> [EXERCISE MATERIAL]
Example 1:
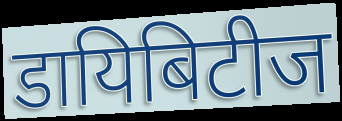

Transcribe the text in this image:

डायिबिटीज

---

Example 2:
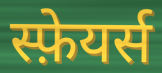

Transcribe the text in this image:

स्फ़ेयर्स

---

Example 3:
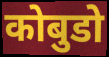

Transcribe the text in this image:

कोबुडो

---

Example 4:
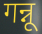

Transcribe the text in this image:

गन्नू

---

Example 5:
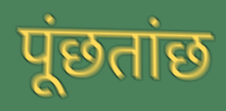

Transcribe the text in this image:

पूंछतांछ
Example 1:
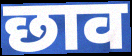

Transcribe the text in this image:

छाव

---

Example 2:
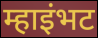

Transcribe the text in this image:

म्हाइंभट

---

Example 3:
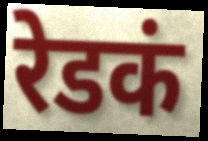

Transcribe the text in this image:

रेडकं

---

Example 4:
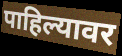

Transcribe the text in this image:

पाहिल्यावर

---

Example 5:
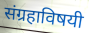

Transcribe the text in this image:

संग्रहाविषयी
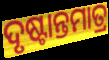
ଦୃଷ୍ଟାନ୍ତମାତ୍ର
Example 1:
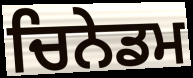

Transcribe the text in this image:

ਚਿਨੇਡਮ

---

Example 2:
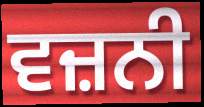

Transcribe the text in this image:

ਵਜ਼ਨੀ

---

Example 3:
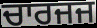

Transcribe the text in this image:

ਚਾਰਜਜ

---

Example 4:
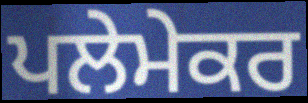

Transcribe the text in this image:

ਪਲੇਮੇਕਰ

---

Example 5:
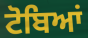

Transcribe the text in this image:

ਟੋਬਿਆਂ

> [EXERCISE REQUIREMENTS] Put each line of the listing above into the copy exactly, dropping the pictures.

> [FINISHED EXERCISE]
Example 1:

Transcribe the text in this image:

डायिबिटीज

---

Example 2:

Transcribe the text in this image:

स्फ़ेयर्स

---

Example 3:

Transcribe the text in this image:

कोबुडो

---

Example 4:

Transcribe the text in this image:

गन्नू

---

Example 5:

Transcribe the text in this image:

पूंछतांछ
Example 1:

Transcribe the text in this image:

छाव

---

Example 2:

Transcribe the text in this image:

म्हाइंभट

---

Example 3:

Transcribe the text in this image:

रेडकं

---

Example 4:

Transcribe the text in this image:

पाहिल्यावर

---

Example 5:

Transcribe the text in this image:

संग्रहाविषयी
ଦୃଷ୍ଟାନ୍ତମାତ୍ର
Example 1:

Transcribe the text in this image:

ਚਿਨੇਡਮ

---

Example 2:

Transcribe the text in this image:

ਵਜ਼ਨੀ

---

Example 3:

Transcribe the text in this image:

ਚਾਰਜਜ

---

Example 4:

Transcribe the text in this image:

ਪਲੇਮੇਕਰ

---

Example 5:

Transcribe the text in this image:

ਟੋਬਿਆਂ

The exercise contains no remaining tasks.